Crossan, Sarah: Die Sprache des Wassers

Freischwimmen

von Lars Engebrecht (2014)

Die zwölfjährige Kasienka hat es nicht leicht: Zusammen mit ihrer Mutter zieht sie von Polen nach England, um dort ein neues Leben zu führen. Der Grund für den Umzug ist, dass „Tata“, Kasienkas Vater, die Familie vor zwei Jahren urplötzlich und ohne Ankündigung verlassen hat. Jetzt hat Kasienkas Mutter herausgefunden, dass er in Stansted lebt und macht sich auf die Suche nach ihm – und das, obwohl Kasienka viel lieber in Polen bliebe.

Mit der neuen Umgebung treten für Kasienka auch viele Probleme auf: Aufgrund mangelnder Sprachkenntnisse wird sie nur in die fünfte Klasse eingestuft und steht dort völlig alleine da, ohne Freundinnen oder festen Rückhalt.

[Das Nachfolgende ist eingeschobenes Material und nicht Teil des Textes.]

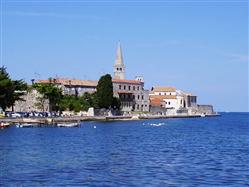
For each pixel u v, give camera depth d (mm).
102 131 141875
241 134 140875
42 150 80375
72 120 185250
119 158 69125
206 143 103250
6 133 124625
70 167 58062
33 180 48406
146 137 120750
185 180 49156
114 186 45594
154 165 60938
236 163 63844
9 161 63562
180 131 154500
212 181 48625
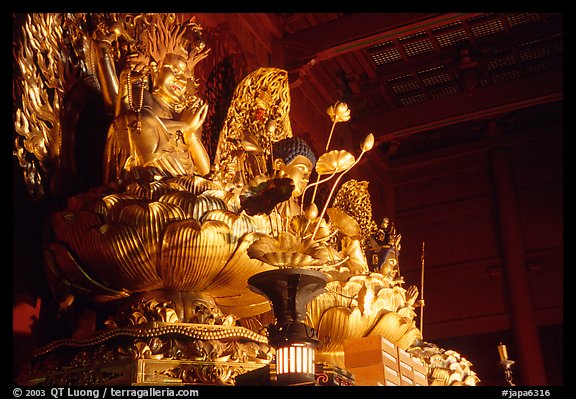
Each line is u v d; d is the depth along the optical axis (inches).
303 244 189.0
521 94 473.1
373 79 503.5
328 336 248.4
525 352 478.9
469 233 528.1
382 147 540.7
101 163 249.0
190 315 207.2
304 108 444.5
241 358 197.5
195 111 251.4
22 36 234.2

Sie muss sich in einer fremden Umgebung zurechtfinden und stößt dabei schnell an kulturelle Grenzen: Auch diese Sprache – die Codes der neuen Umgebung – muss Kasienka noch lernen.

„Heute habe ich erfahren,
dass ich die falsche Tasche habe.
Heute habe ich erfahren,
dass meine Tasche ein Witz ist.“

Sarah Crossans neues Jugendbuch „Die Sprache des Wassers“ kommt beeindruckend unkonventionell daher: In Versen erzählt Kasienka tagebuchartig, was ihr widerfährt. Ihre Aufzeichnungen haben in der Regel ausschnitthafte kleine Alltagssituationen zum Gegenstand, aus denen man einen sehr guten Einblick in Kasienkas Leben erhält.

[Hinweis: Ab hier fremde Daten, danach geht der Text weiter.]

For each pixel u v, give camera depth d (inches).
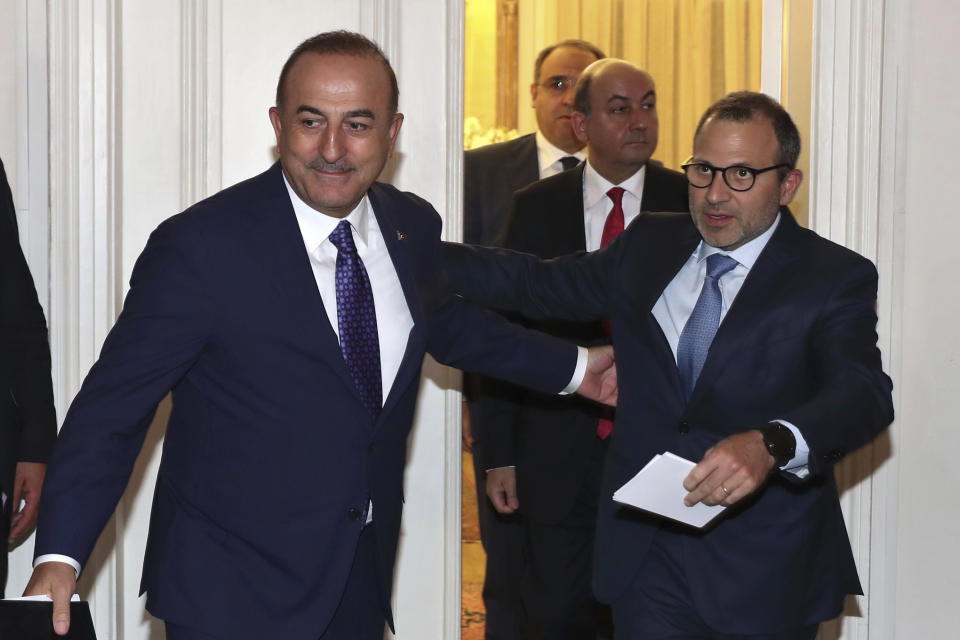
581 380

Nachdem sie endlich in die sechste Klasse versetzt wird („wo ich von Anfang an hingehört hätte“), sieht Kasienka sich zunehmend massiven Anfeindungen einiger Klassenkameradinnen ausgesetzt. Insbesondere die beliebte Clair macht ihr zu schaffen. Doch Sarah Crossans Protagonistin schlägt sich bravourös und lässt sich nicht verbiegen – im Laufe der Zeit gelingt es ihr, sich immer besser zurechtzufinden. Mit dem Siebtklässler William lernt sie einen Jungen kennen, der ihr mehr als nur gut gefällt – und auch William scheint Interesse an Kasienka zu haben. Dass es allerdings ausgerechnet auch Clair auf William abgesehen hat, macht es nicht leichter.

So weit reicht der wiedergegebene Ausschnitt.